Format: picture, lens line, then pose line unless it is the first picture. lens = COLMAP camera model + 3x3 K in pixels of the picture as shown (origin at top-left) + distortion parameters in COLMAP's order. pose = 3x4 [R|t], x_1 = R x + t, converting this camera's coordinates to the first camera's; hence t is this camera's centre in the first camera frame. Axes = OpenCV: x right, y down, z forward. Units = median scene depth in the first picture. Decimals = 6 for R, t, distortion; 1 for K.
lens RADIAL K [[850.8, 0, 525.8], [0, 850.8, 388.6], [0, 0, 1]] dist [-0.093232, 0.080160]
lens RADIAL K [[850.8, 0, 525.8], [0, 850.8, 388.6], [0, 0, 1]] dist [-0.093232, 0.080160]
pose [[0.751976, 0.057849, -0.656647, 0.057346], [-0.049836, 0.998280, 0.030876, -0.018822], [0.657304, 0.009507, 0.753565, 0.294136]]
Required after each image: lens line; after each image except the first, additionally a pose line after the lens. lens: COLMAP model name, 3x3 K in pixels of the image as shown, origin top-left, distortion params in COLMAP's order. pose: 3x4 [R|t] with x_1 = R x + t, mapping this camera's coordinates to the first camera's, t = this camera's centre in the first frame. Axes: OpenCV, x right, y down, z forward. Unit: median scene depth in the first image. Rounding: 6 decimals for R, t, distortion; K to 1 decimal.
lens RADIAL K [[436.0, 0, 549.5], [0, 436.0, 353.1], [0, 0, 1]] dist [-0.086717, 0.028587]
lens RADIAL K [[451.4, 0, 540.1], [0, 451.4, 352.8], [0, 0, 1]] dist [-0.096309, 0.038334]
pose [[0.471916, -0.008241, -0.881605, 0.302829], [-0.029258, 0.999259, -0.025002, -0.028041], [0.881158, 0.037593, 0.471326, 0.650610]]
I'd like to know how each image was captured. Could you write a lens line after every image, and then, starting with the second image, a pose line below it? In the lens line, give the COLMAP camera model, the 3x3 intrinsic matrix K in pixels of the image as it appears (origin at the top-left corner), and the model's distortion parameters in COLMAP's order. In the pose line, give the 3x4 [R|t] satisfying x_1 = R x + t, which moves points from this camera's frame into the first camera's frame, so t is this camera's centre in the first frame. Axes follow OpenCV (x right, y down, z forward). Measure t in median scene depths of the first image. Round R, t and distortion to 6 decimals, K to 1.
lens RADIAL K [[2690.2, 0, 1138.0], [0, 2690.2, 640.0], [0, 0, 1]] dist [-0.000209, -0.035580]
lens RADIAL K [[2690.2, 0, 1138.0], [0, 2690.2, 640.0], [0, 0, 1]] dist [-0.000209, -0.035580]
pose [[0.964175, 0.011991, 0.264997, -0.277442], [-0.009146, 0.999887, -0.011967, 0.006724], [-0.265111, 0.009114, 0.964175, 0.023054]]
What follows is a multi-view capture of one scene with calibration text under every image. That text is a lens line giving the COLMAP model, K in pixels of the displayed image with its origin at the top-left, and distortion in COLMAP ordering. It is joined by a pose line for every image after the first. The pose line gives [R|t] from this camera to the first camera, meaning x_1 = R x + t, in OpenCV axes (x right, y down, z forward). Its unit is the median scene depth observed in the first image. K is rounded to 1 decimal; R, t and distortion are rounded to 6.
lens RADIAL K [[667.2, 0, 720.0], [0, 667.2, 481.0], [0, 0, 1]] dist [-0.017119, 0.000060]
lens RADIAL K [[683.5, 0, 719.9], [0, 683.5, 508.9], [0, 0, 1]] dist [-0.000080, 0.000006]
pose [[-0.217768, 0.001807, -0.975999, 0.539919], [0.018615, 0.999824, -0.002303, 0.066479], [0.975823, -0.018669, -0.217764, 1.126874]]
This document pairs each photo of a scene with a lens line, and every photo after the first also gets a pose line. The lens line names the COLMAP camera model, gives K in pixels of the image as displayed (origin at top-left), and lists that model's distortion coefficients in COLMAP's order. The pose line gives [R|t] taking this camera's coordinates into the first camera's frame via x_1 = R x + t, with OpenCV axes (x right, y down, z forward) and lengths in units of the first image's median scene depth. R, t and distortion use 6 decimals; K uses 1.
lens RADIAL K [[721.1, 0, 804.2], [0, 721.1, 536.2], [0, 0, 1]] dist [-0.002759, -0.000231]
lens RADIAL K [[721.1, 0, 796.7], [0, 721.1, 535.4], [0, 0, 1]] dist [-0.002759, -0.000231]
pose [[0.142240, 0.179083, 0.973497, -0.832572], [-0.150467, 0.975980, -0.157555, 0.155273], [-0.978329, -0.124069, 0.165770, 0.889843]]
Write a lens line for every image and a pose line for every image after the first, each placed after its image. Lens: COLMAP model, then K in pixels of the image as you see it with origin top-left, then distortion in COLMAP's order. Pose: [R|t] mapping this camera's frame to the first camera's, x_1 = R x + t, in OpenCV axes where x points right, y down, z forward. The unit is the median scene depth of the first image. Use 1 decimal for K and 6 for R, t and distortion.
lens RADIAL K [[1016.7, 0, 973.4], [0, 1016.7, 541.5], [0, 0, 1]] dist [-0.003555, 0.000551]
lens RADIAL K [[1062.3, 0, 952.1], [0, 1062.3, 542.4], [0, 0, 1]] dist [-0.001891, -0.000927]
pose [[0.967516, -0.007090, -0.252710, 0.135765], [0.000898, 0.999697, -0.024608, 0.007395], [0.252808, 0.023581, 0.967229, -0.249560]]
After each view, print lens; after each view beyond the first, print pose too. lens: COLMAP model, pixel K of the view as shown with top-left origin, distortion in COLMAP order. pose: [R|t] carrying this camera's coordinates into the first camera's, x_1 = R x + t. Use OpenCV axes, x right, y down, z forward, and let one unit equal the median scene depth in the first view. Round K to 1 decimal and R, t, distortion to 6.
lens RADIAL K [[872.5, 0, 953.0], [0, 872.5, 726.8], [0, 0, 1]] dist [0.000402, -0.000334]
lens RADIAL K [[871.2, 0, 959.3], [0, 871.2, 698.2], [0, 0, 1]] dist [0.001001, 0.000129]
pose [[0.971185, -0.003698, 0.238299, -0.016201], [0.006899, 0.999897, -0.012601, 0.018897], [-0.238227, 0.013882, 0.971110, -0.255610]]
────────────────────────────────────────
## [Required action]
Going line by line, copy the data above exactly.

## [Response area]
Format: picture, lens line, then pose line unless it is the first picture. lens = COLMAP camera model + 3x3 K in pixels of the picture as shown (origin at top-left) + distortion parameters in COLMAP's order. pose = 3x4 [R|t], x_1 = R x + t, converting this camera's coordinates to the first camera's; hence t is this camera's centre in the first camera frame. Axes = OpenCV: x right, y down, z forward. Units = median scene depth in the first picture. Decimals = 6 for R, t, distortion; 1 for K.
lens RADIAL K [[850.8, 0, 525.8], [0, 850.8, 388.6], [0, 0, 1]] dist [-0.093232, 0.080160]
lens RADIAL K [[850.8, 0, 525.8], [0, 850.8, 388.6], [0, 0, 1]] dist [-0.093232, 0.080160]
pose [[0.751976, 0.057849, -0.656647, 0.057346], [-0.049836, 0.998280, 0.030876, -0.018822], [0.657304, 0.009507, 0.753565, 0.294136]]
Required after each image: lens line; after each image except the first, additionally a pose line after the lens. lens: COLMAP model name, 3x3 K in pixels of the image as shown, origin top-left, distortion params in COLMAP's order. pose: 3x4 [R|t] with x_1 = R x + t, mapping this camera's coordinates to the first camera's, t = this camera's centre in the first frame. Axes: OpenCV, x right, y down, z forward. Unit: median scene depth in the first image. Rounding: 6 decimals for R, t, distortion; K to 1 decimal.
lens RADIAL K [[436.0, 0, 549.5], [0, 436.0, 353.1], [0, 0, 1]] dist [-0.086717, 0.028587]
lens RADIAL K [[451.4, 0, 540.1], [0, 451.4, 352.8], [0, 0, 1]] dist [-0.096309, 0.038334]
pose [[0.471916, -0.008241, -0.881605, 0.302829], [-0.029258, 0.999259, -0.025002, -0.028041], [0.881158, 0.037593, 0.471326, 0.650610]]
I'd like to know how each image was captured. Could you write a lens line after every image, and then, starting with the second image, a pose line below it? In the lens line, give the COLMAP camera model, the 3x3 intrinsic matrix K in pixels of the image as it appears (origin at the top-left corner), and the model's distortion parameters in COLMAP's order. In the pose line, give the 3x4 [R|t] satisfying x_1 = R x + t, which moves points from this camera's frame into the first camera's frame, so t is this camera's centre in the first frame. Axes follow OpenCV (x right, y down, z forward). Measure t in median scene depths of the first image. Round R, t and distortion to 6 decimals, K to 1.
lens RADIAL K [[2690.2, 0, 1138.0], [0, 2690.2, 640.0], [0, 0, 1]] dist [-0.000209, -0.035580]
lens RADIAL K [[2690.2, 0, 1138.0], [0, 2690.2, 640.0], [0, 0, 1]] dist [-0.000209, -0.035580]
pose [[0.964175, 0.011991, 0.264997, -0.277442], [-0.009146, 0.999887, -0.011967, 0.006724], [-0.265111, 0.009114, 0.964175, 0.023054]]
What follows is a multi-view capture of one scene with calibration text under every image. That text is a lens line giving the COLMAP model, K in pixels of the displayed image with its origin at the top-left, and distortion in COLMAP ordering. It is joined by a pose line for every image after the first. The pose line gives [R|t] from this camera to the first camera, meaning x_1 = R x + t, in OpenCV axes (x right, y down, z forward). Its unit is the median scene depth observed in the first image. K is rounded to 1 decimal; R, t and distortion are rounded to 6.
lens RADIAL K [[667.2, 0, 720.0], [0, 667.2, 481.0], [0, 0, 1]] dist [-0.017119, 0.000060]
lens RADIAL K [[683.5, 0, 719.9], [0, 683.5, 508.9], [0, 0, 1]] dist [-0.000080, 0.000006]
pose [[-0.217768, 0.001807, -0.975999, 0.539919], [0.018615, 0.999824, -0.002303, 0.066479], [0.975823, -0.018669, -0.217764, 1.126874]]
This document pairs each photo of a scene with a lens line, and every photo after the first also gets a pose line. The lens line names the COLMAP camera model, gives K in pixels of the image as displayed (origin at top-left), and lists that model's distortion coefficients in COLMAP's order. The pose line gives [R|t] taking this camera's coordinates into the first camera's frame via x_1 = R x + t, with OpenCV axes (x right, y down, z forward) and lengths in units of the first image's median scene depth. R, t and distortion use 6 decimals; K uses 1.
lens RADIAL K [[721.1, 0, 804.2], [0, 721.1, 536.2], [0, 0, 1]] dist [-0.002759, -0.000231]
lens RADIAL K [[721.1, 0, 796.7], [0, 721.1, 535.4], [0, 0, 1]] dist [-0.002759, -0.000231]
pose [[0.142240, 0.179083, 0.973497, -0.832572], [-0.150467, 0.975980, -0.157555, 0.155273], [-0.978329, -0.124069, 0.165770, 0.889843]]
Write a lens line for every image and a pose line for every image after the first, each placed after its image. Lens: COLMAP model, then K in pixels of the image as you see it with origin top-left, then distortion in COLMAP's order. Pose: [R|t] mapping this camera's frame to the first camera's, x_1 = R x + t, in OpenCV axes where x points right, y down, z forward. The unit is the median scene depth of the first image. Use 1 decimal for K and 6 for R, t and distortion.
lens RADIAL K [[1016.7, 0, 973.4], [0, 1016.7, 541.5], [0, 0, 1]] dist [-0.003555, 0.000551]
lens RADIAL K [[1062.3, 0, 952.1], [0, 1062.3, 542.4], [0, 0, 1]] dist [-0.001891, -0.000927]
pose [[0.967516, -0.007090, -0.252710, 0.135765], [0.000898, 0.999697, -0.024608, 0.007395], [0.252808, 0.023581, 0.967229, -0.249560]]
After each view, print lens; after each view beyond the first, print pose too. lens: COLMAP model, pixel K of the view as shown with top-left origin, distortion in COLMAP order. pose: [R|t] carrying this camera's coordinates into the first camera's, x_1 = R x + t. Use OpenCV axes, x right, y down, z forward, and let one unit equal the median scene depth in the first view. Round K to 1 decimal and R, t, distortion to 6.
lens RADIAL K [[872.5, 0, 953.0], [0, 872.5, 726.8], [0, 0, 1]] dist [0.000402, -0.000334]
lens RADIAL K [[871.2, 0, 959.3], [0, 871.2, 698.2], [0, 0, 1]] dist [0.001001, 0.000129]
pose [[0.971185, -0.003698, 0.238299, -0.016201], [0.006899, 0.999897, -0.012601, 0.018897], [-0.238227, 0.013882, 0.971110, -0.255610]]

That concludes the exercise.